DIRECTIONS: Show each line of the listing below that contains the string "coordinates". Case counts.
-*-
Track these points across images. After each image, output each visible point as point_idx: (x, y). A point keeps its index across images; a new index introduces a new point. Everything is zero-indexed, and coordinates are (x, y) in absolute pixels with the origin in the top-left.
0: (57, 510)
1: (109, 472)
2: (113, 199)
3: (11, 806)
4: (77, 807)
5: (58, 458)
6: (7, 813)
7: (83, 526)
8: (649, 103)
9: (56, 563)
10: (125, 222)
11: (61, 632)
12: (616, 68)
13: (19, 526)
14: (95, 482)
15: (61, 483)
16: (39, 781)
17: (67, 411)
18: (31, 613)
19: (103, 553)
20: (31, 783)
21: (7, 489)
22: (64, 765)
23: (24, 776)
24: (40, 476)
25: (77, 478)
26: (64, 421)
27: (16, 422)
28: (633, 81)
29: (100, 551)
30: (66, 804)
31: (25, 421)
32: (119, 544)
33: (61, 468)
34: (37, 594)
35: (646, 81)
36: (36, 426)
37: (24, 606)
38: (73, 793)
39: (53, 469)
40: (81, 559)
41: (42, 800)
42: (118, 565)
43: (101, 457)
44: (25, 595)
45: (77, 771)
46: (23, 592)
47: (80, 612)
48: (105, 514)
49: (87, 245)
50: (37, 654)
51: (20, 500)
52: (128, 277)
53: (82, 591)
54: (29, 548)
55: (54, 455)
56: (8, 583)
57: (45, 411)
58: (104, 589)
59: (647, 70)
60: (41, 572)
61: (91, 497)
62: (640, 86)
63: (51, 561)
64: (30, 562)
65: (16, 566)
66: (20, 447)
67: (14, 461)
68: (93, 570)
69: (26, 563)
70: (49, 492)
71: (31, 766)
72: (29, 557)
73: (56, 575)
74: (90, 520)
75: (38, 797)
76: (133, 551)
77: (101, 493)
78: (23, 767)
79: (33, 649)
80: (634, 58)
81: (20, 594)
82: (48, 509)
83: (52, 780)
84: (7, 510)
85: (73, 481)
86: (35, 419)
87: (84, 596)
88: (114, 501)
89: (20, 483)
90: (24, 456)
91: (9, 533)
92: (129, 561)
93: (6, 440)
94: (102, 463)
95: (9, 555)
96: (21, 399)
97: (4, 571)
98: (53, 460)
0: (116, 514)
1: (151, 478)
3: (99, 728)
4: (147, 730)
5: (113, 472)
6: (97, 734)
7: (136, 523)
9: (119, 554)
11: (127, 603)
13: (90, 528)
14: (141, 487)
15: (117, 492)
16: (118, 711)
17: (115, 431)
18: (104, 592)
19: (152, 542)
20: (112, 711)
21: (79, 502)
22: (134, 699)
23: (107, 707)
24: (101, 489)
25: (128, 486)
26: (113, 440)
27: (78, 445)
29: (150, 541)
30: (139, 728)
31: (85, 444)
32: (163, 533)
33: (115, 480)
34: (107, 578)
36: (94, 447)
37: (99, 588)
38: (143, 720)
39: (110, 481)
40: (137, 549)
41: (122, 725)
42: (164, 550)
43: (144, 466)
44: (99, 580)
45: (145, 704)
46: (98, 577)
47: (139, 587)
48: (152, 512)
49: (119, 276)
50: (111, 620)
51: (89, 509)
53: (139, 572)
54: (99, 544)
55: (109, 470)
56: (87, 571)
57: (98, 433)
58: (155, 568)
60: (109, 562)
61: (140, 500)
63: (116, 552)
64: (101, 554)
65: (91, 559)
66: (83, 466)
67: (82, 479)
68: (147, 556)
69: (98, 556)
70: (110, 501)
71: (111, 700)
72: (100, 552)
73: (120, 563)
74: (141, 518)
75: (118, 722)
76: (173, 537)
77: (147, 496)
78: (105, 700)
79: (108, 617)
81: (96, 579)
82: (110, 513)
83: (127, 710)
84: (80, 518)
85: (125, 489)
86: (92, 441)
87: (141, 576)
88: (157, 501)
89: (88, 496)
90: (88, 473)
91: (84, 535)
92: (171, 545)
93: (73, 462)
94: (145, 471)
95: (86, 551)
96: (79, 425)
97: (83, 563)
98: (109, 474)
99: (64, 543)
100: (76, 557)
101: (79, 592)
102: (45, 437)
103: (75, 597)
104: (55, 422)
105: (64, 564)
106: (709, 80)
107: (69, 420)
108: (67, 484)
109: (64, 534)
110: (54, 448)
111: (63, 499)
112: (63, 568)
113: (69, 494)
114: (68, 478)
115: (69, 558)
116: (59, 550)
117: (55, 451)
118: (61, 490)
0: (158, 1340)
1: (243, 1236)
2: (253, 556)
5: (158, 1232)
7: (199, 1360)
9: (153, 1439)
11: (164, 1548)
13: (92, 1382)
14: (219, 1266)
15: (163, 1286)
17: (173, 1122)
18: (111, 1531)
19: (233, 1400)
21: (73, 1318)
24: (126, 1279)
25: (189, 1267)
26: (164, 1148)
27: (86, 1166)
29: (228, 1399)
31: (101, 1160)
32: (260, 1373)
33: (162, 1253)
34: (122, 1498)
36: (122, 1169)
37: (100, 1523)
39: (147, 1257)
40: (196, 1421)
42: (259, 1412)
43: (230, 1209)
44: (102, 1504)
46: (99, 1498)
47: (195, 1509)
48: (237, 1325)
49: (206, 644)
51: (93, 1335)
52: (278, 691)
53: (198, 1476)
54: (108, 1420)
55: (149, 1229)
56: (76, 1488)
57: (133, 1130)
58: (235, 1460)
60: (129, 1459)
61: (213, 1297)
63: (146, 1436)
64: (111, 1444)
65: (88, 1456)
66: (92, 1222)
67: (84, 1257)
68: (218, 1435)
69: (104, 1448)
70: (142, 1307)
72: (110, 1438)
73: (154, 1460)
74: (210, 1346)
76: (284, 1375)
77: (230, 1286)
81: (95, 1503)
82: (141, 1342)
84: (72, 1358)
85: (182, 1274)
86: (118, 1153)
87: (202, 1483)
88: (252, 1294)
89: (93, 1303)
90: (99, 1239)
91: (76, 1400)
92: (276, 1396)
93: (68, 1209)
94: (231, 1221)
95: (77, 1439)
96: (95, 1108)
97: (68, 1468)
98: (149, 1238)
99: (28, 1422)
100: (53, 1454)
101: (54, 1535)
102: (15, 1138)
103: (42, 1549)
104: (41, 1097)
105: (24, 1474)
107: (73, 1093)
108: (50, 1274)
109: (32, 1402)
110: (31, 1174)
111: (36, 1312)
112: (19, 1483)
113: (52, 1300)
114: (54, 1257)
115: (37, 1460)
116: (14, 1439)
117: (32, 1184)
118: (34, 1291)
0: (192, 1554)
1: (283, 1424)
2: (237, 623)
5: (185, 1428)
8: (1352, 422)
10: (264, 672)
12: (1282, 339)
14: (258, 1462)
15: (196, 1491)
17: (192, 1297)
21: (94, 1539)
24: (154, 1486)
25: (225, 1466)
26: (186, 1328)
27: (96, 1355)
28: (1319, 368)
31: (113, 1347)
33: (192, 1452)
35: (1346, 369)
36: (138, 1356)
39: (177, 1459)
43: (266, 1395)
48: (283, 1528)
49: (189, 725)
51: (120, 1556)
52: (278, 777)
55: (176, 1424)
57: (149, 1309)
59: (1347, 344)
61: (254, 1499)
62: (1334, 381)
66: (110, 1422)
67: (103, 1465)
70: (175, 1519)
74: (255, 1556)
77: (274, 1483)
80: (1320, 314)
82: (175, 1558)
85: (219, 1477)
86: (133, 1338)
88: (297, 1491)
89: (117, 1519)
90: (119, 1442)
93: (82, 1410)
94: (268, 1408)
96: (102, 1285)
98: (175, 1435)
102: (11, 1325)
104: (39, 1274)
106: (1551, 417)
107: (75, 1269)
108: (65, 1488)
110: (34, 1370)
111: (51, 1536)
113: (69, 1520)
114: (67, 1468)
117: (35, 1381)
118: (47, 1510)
-*-
RESPONSE BOX:
Track these points across images. After each image, output each visible point as point_idx: (x, y). A point keeps its index across images; a new index introduces a new point. Everything is zero-indexed, and coordinates are (x, y) in absolute pixels with the origin in the top-left.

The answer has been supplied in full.